It was a day few thought would ever come to pass. Even after Pactiv Evergreen announced it would close its 115-year-old paper mill in Canton, some still held out hope that something could be done to save the mill, its jobs and the comfortable middle-class way of life it provided its workers. On June 8, the last of them left the mill for the final time.
“This is gone forever,” said Justin Medford, choking back tears. “I mean, it'll be a park, it'll be a bicycle track or be some crap that don't matter.”
Earlier that morning, Medford was sitting on his porch with his wife Karen, sipping a cup of coffee. The steam had stopped rising from the mill’s twin smokestacks nearly two weeks earlier, no longer visible from the Medfords’ Stamey Cove home. As Justin prepared to leave for work, his wife said the burly, blue-collar millworker broke down and cried like a baby.
Medford finished his final shift and walked out of “the chute” — a long, covered brick tunnel leading to the parking lot — around 2:30 p.m. that day. Passing between two fire department ladder trucks suspending a giant American flag softly swaying in the summer wind, Medford was among the first of the last.
He now steps into an uncertain world; after 25 years working for the company at the Waynesville plant, he left for two years but returned to work at the Canton mill for the last five. The company’s severance policy gives one week’s pay for each consecutive year of service, so in five weeks, he’ll be on his own.

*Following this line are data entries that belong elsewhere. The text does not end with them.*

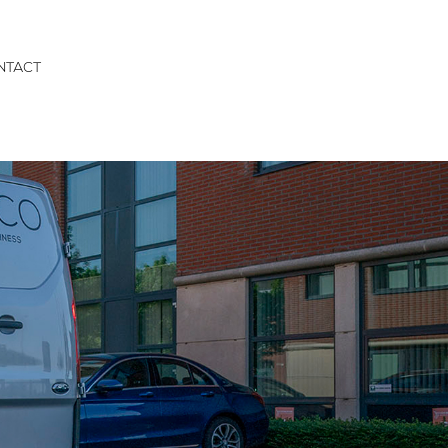
NTACT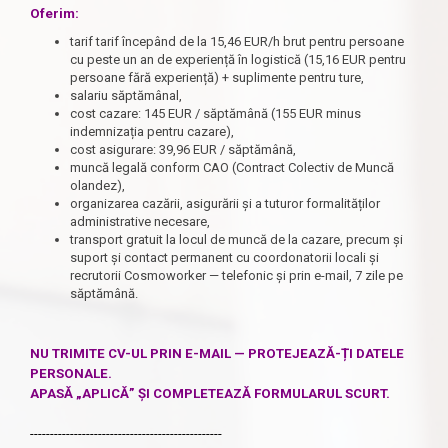
Oferim:
tarif tarif începând de la 15,46 EUR/h brut pentru persoane
cu peste un an de experiență în logistică (15,16 EUR pentru
persoane fără experiență) + suplimente pentru ture,
salariu săptămânal,
cost cazare: 145 EUR / săptămână (155 EUR minus
indemnizația pentru cazare),
cost asigurare: 39,96 EUR / săptămână,
muncă legală conform CAO (Contract Colectiv de Muncă
olandez),
organizarea cazării, asigurării și a tuturor formalităților
administrative necesare,
transport gratuit la locul de muncă de la cazare, precum și
suport și contact permanent cu coordonatorii locali și
recrutorii Cosmoworker — telefonic și prin e-mail, 7 zile pe
săptămână.
NU TRIMITE CV-UL PRIN E-MAIL — PROTEJEAZĂ-ȚI DATELE
PERSONALE.
APASĂ „APLICĂ” ȘI COMPLETEAZĂ FORMULARUL SCURT.
------------------------------------------------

“I'm apprehensive, 57 years old and starting over again,” he said. “I'm keeping my head up. I still believe in this country, and I still believe that there's a place for people like me.”
Perhaps as much as the money, he’ll miss his friends.
“The only time that I have seen camaraderie like this is when I spent four years in the Navy,” he said. “This is the closest that I've seen, the last five years that I've spent working at the Canton mill.”
He’s not the only one.
“My foremen and my co-workers, they’re the best that I've ever had,” said Dean Gibson, a member of L shift who was supposed to start work at 5 p.m. that day and work overnight until about 4 a.m.
Management let L shift go home after only an hour, with a full day’s pay. Gibson said all he and his comrades had done for the past few weeks was walk around the cavernous mill, anyway.
“I love them,” he said. “I'm gonna miss them. Everyone got along. We had good times when it was time to laugh and we cried when it was time to cry. We were a family and having that broken up, that's what makes it so devastating.”
Like Medford, Gibson now faces an uncertain world, made all the more so by his checkered past.
Gibson worked at the mill for a few years in the 1990s until his arrest and conviction for drug trafficking. After being locked up for 17 years, Gibson saw his life sentence overturned, and he was released. The mill took him back nearly two years ago.
“They sure did,” Gibson said. “And I'm very thankful for that.”
The mill has been an important part of Gibson’s redemption arc.
“When I came out, when I got to the halfway house, I could have took 30 days and laid down and waited to ease my way back into society, you know, taking a transition period,” he said. “But I went to work within 72 hours getting out of prison and I've been working ever since.”
For a convicted felon, jobs aren’t always easy to find, but Gibson said he’s been looking for a new one since the announcement was made, and understands that when he finds it, it will likely be outside of Haywood County.
He’ll only receive one week of severance pay and hopes the gas he’ll need to drive to that new job doesn’t take too much of a bite out of his paychecks.
As for the future of Canton itself, Gibson hopes the town and the county can attract more of the good-paying union jobs that provided an average income nearly triple the county’s median.
“We have to get out there and make ourselves known,” he said. “Haywood County has a lot of good, hard workers, and our town officials should be out here courting some of these companies that's looking to build somewhere and let them know what type of people we have here. This place has always been rich with good, hard workers. And it's been proven, I mean, this mill wouldn’t have stood 115 years if the workers weren't dedicated.”
Ray Queen is one of them. Queen worked at the mill for about two years until a layoff in 1961 sidelined him for a time, but once he came back, he went on to work there for more than 57 years.
He described the mood in the mill as lonesome, and perhaps had already started to miss the place before he’d even left it.
“A lot of people is excited to be getting out, but then they're still sad that they’re leaving, leaving all their friends down here,” he said.
Queen faces a much more certain world than Medford and Gibson. At 82 years old, Queen finished his last shift about four hours before Gibson was scheduled to start his. Spry and jovial, Queen joked about how he’d spend his time.
“It’s gonna be rough,” he laughed. “I mean, I'll have to get up and go fishing, have to get up and take the old dog out and let him ride in the truck. It’s gonna be terrible.”